自然気胸には、健康な人に突然起こる原発性自然気胸と、併存する肺の病気に関連して起こる続発性自然気胸に分類されます。
自然気胸は、肺尖部(肺の最も頭側)にできやすい肺のう胞(ブラ・ブレブ)に穴が開き、肺内の空気が胸腔内漏れ出ることが原因です。必ずしも運動中や大きな声を出しているときに穴が開くわけではなく、安静時に急に発症することを多く見かけます。通常は、ある程度のところで空気漏れが止まることがほとんどですが、時に空気が漏れ続くと胸腔内の空気圧が高まり、心臓や肺が強く圧迫されることで呼吸・循環不全といった重篤な状態(緊張性気胸)に陥ることがあります。

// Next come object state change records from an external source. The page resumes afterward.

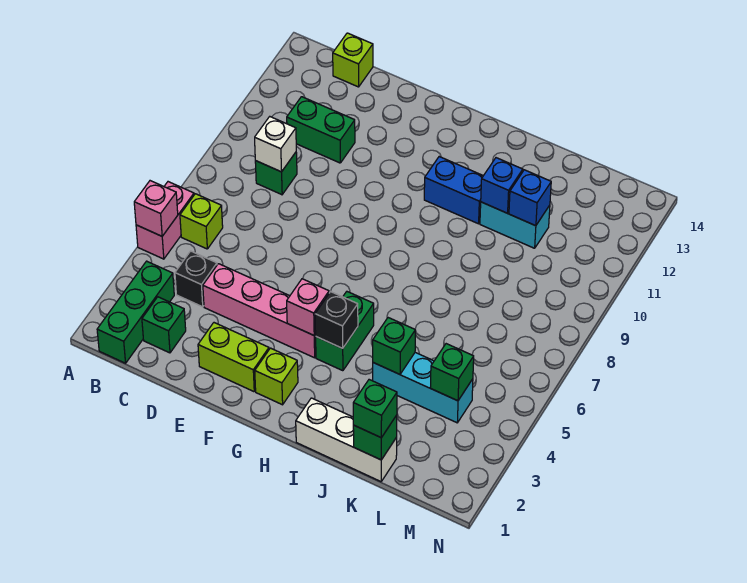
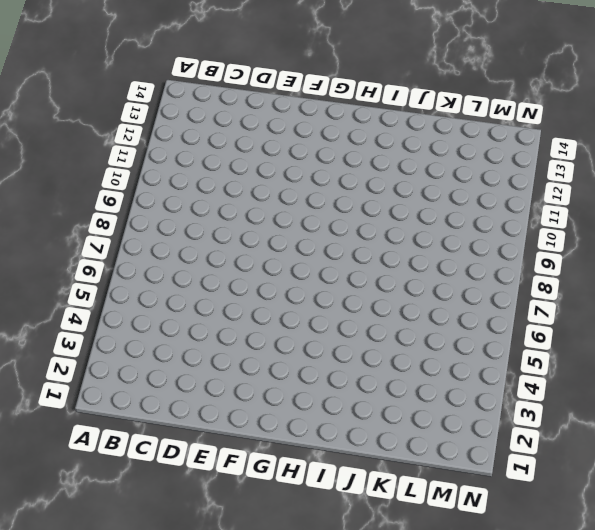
none -> pink 1x2 brick [136,182,194,259]
none -> green 1x3 brick [97,261,174,363]
none -> lime 1x1 brick [180,194,223,249]

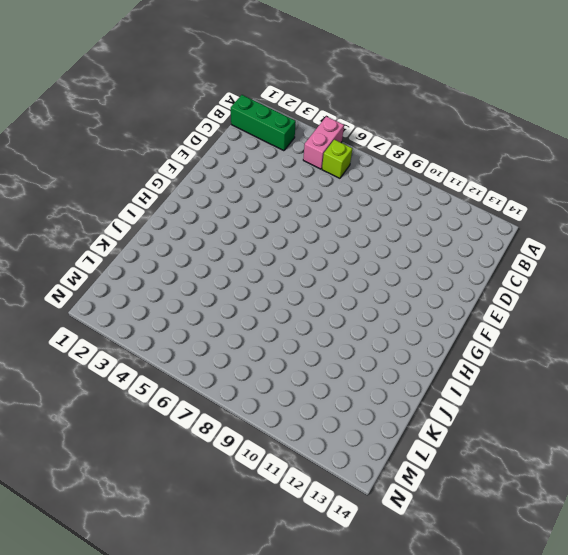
pink 1x2 brick [303,116,344,169] -> pink 1x2 brick turned to [136,182,194,259]
none -> green 1x1 brick [142,297,186,353]
none -> black 1x1 brick [175,251,217,307]
none -> green 1x1 brick [255,152,297,195]

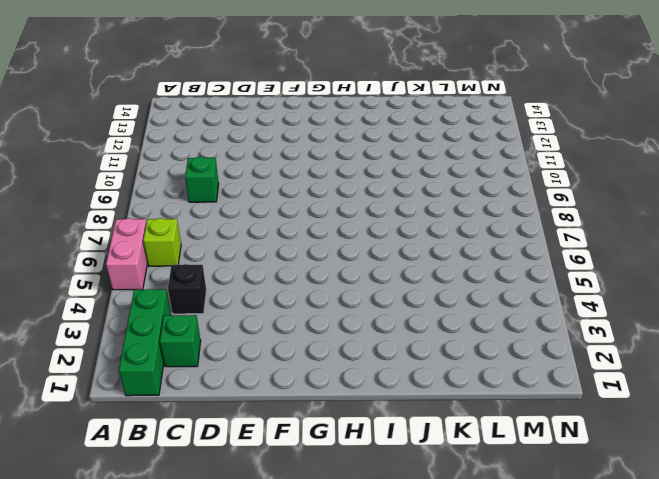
none -> green 1x2 brick [287,97,355,163]
none -> lime 1x1 brick [333,33,373,87]
none -> pink 1x4 brick [203,264,316,358]

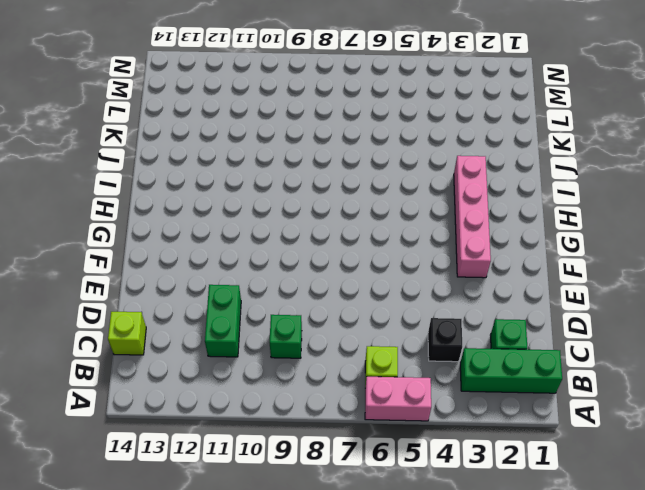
pink 1x4 brick [454,156,491,278] -> pink 1x4 brick moved to [203,264,316,358]
none -> lime 1x2 brick [198,323,269,392]
none -> lime 1x1 brick [255,348,298,405]
none -> green 1x2 brick [316,292,374,371]

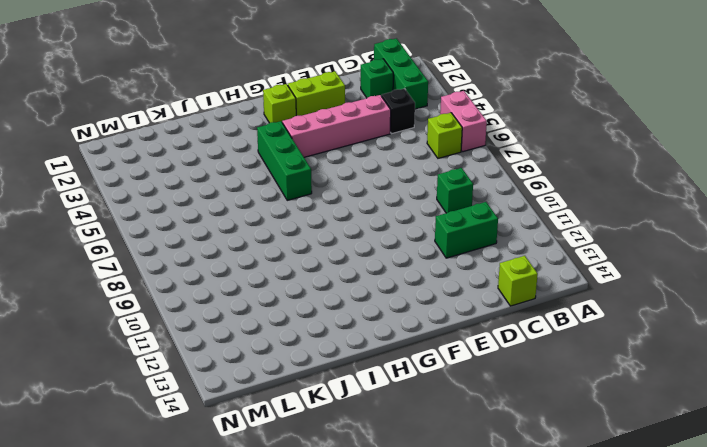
green 1x3 brick [257,121,312,200] -> green 1x2 brick [316,292,374,371]
none -> blue 1x2 brick [424,157,483,224]
none -> white 1x3 brick [296,398,397,482]
none -> cyan 1x3 brick [373,353,473,423]

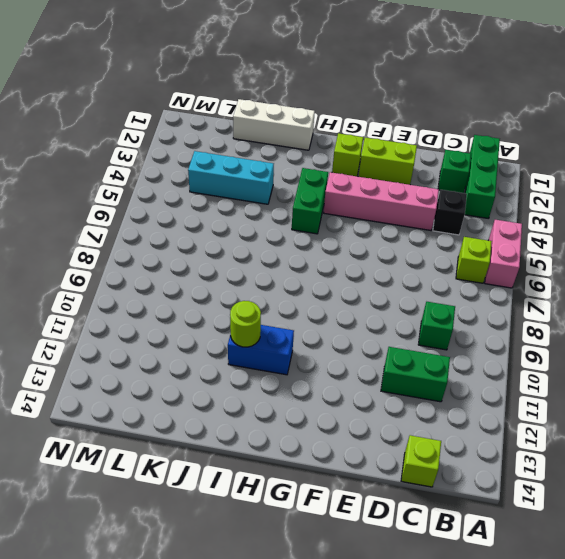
lime 1x1 round brick [230,301,261,347] -> none
none -> cyan 1x2 brick [480,202,550,248]
none -> pink 1x1 brick [134,181,178,236]
none -> white 1x1 brick [255,117,296,172]

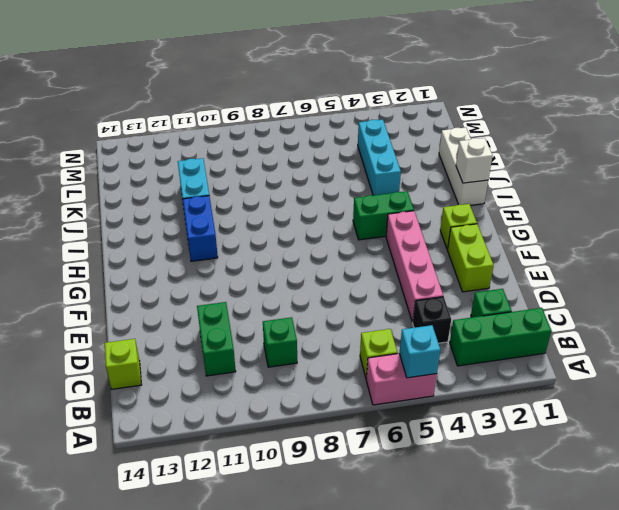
cyan 1x1 brick [399,325,440,378] -> pink 1x1 brick [134,181,178,236]
white 1x1 brick [456,138,493,183] -> white 1x1 brick moved to [255,117,296,172]
none -> pink 1x1 brick [287,279,329,335]
none -> black 1x1 brick [315,292,358,348]
none -> green 1x1 brick [373,318,415,374]

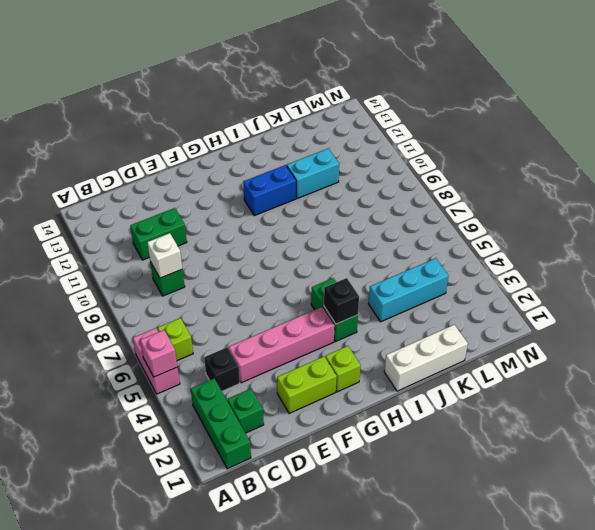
none -> lime 1x1 brick [333,33,373,87]
none -> pink 1x1 brick [287,279,329,335]
none -> green 1x1 brick [373,318,415,374]

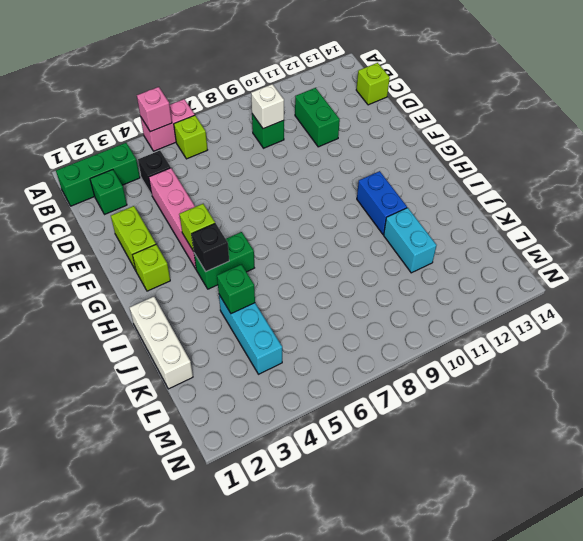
lime 1x1 brick [179,204,215,251] -> pink 1x1 brick [287,279,329,335]
none -> blue 1x1 brick [481,158,523,213]
none -> green 1x1 brick [353,415,397,460]
none -> blue 1x1 brick [509,170,551,226]

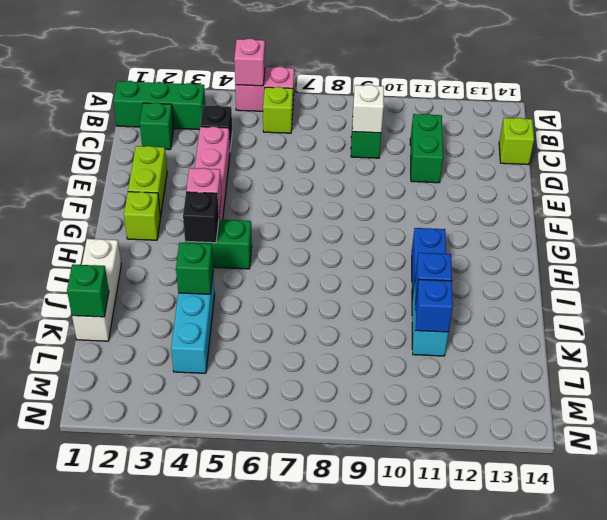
none -> green 1x1 brick [430,344,474,401]
none -> green 1x1 brick [353,380,397,438]

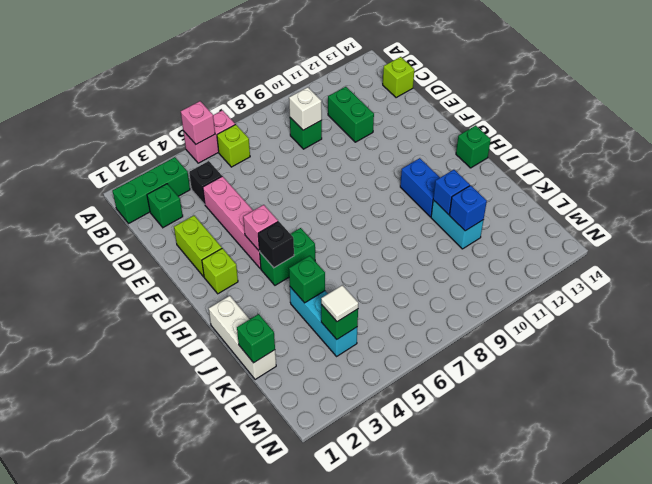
green 1x1 brick [456,125,491,168] -> green 1x1 brick moved to [353,380,397,438]
white 1x1 tile [321,285,358,322] -> none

最も多い症状は、突然の胸の痛みと呼吸困難(息苦しさ)です。緊張性気胸では高度の呼吸困難やチアノーゼ、ショック状態(冷や汗、血圧低下、意識障害など)などの重篤な症状を呈します。胸部レントゲン検査で肺の虚脱(縮んだ肺)を認めれば、容易に診断されます。CT検査では肺の虚脱と同時に、気胸の原因となる肺のう胞(ブラ・ブレブ)などがあるかを診断することができます。

肺表面にあいた穴が小さい場合は胸腔内に漏れ出る空気量も少なく、肺の虚脱や症状も軽いため、安静のみで改善することがあります。空気漏れが多い場合は必然的に肺の虚脱や息切れなどの呼吸器症状も強いため、局所麻酔下に胸腔ドレーンという管を皮膚を通して胸腔内に挿入して溜まった空気を抜く必要があります。CT検査で明らかな肺のう胞が確認される場合や肺の萎み方が高度な場合には安静または保存的治療(胸腔ドレナージ)だけでは再発する可能性が高く、手術で原因となっている肺のう胞を切除することが推奨されます。

自然気胸の予後は、適切な治療を行えば良好ですが、緊張性気胸に対しては迅速な対応(胸腔ドレナージ)が必要で、治療が遅れると命にかかわる状態に陥る危険性があります。
続発性気胸の主な原因としては、嚢胞性肺疾患、肺気腫、間質性肺炎、膠原病、肺感染症、月経随伴性気胸などが挙げられます。

胸腔鏡下肺のう胞切除術

当科では、ほぼすべての気胸症例に対して胸腔鏡下に手術を行っています。手術に際しては、側胸部に3~12mmのポート孔を計3か所作成します。細い筒状のポートから胸腔鏡を挿入し、高画質の4K画面で病変を確認しながら自動縫合器で切除します。傷も小さく身体への負担が少ない低侵襲手術と考えられています。したがって、ほとんどの患者さんが術後3~4日で退院されます。

当院では呼吸器内科と呼吸器外科が連携し、自然気胸に対して速やかな診断と治療が行えるように心がけています。また気胸の原因となる様々な肺の病気に対しても、呼吸器内科や併存疾患に関連する内科と連携して診療に当たっています。